OBJECTIVES: To evaluate objective physical performance measures as predictors of survival and subsequent disability in older patients with cancer.

DESIGN: Longitudinal cohort study.

SETTING: Health, Aging and Body Composition (Health ABC) Study.

PARTICIPANTS: Four hundred twenty-nine individuals diagnosed with cancer during the first 6 years of follow-up of the Health ABC Study.

MEASUREMENTS: The associations between precancer measures of physical performance (20-m usual gait speed, 400-m long-distance corridor walk (LDCW), and grip strength) and overall survival and a short-term outcome of 2-year progression to disability or death were evaluated.
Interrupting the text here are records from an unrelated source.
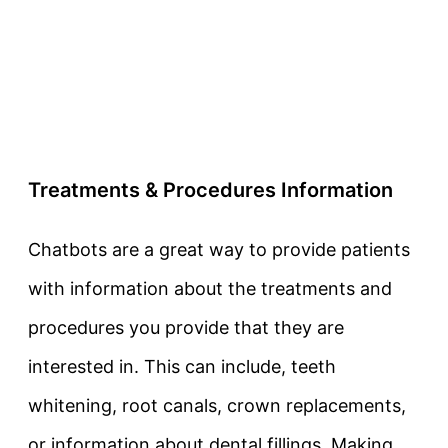
Treatments & Procedures Information
Chatbots are a great way to provide patients
with information about the treatments and
procedures you provide that they are
interested in. This can include, teeth
whitening, root canals, crown replacements,
or information about dental fillings. Making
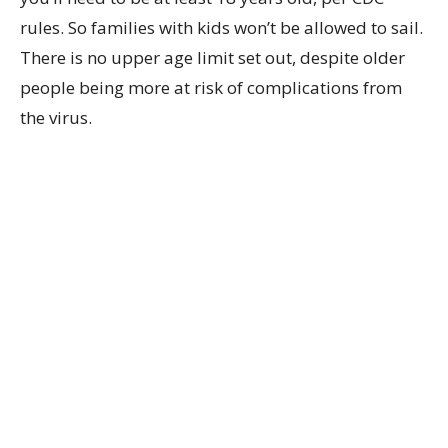
rules. So families with kids won’t be allowed to sail.
There is no upper age limit set out, despite older
people being more at risk of complications from
the virus.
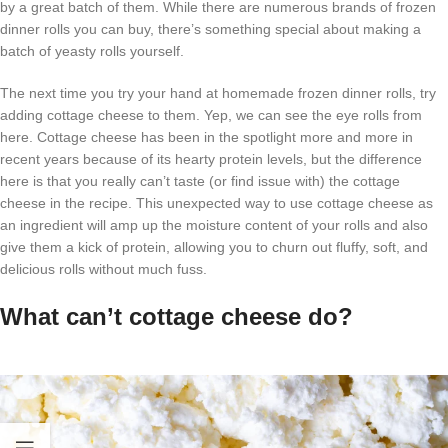
by a great batch of them. While there are numerous brands of frozen
dinner rolls you can buy, there’s something special about making a
batch of yeasty rolls yourself.
The next time you try your hand at homemade frozen dinner rolls, try
adding cottage cheese to them. Yep, we can see the eye rolls from
here. Cottage cheese has been in the spotlight more and more in
recent years because of its hearty protein levels, but the difference
here is that you really can’t taste (or find issue with) the cottage
cheese in the recipe. This unexpected way to use cottage cheese as
an ingredient will amp up the moisture content of your rolls and also
give them a kick of protein, allowing you to churn out fluffy, soft, and
delicious rolls without much fuss.
What can’t cottage cheese do?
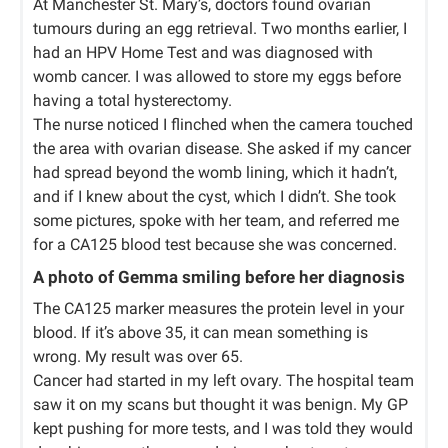
At Manchester St. Mary’s, doctors found ovarian
tumours during an egg retrieval. Two months earlier, I
had an HPV Home Test and was diagnosed with
womb cancer. I was allowed to store my eggs before
having a total hysterectomy.
The nurse noticed I flinched when the camera touched
the area with ovarian disease. She asked if my cancer
had spread beyond the womb lining, which it hadn’t,
and if I knew about the cyst, which I didn’t. She took
some pictures, spoke with her team, and referred me
for a CA125 blood test because she was concerned.
A photo of Gemma smiling before her diagnosis
The CA125 marker measures the protein level in your
blood. If it’s above 35, it can mean something is
wrong. My result was over 65.
Cancer had started in my left ovary. The hospital team
saw it on my scans but thought it was benign. My GP
kept pushing for more tests, and I was told they would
Cox proportional hazards and logistic regression models, stratified for metastatic disease, respectively, were used for outcomes.

RESULTS: Mean age was 77.2, 36.1% were women, and 45.7% were black. Faster 20-m usual walking speed was associated with a lower risk of death in the metastatic group (hazard ratio=0.89, 95% confidence interval (CI)=0.79–0.99) and lower 2-year progression to disability or death in the nonmetastatic group (odds ratio (OR)=0.77, 95% CI=0.64–0.94). Ability to complete the 400-m LDCW was associated with lower 2-year progression to disability or death in the nonmetastatic group (OR=0.24, 95% CI=0.10–0.62). There were no associations between grip strength and disability or death.

CONCLUSION: Lower extremity physical performance tests (usual gait speed and 400-m LDCW) were associated with survival and 2-year progression to disability or death. Objective physical performance measures may help inform pretreatment evaluations in older adults with cancer.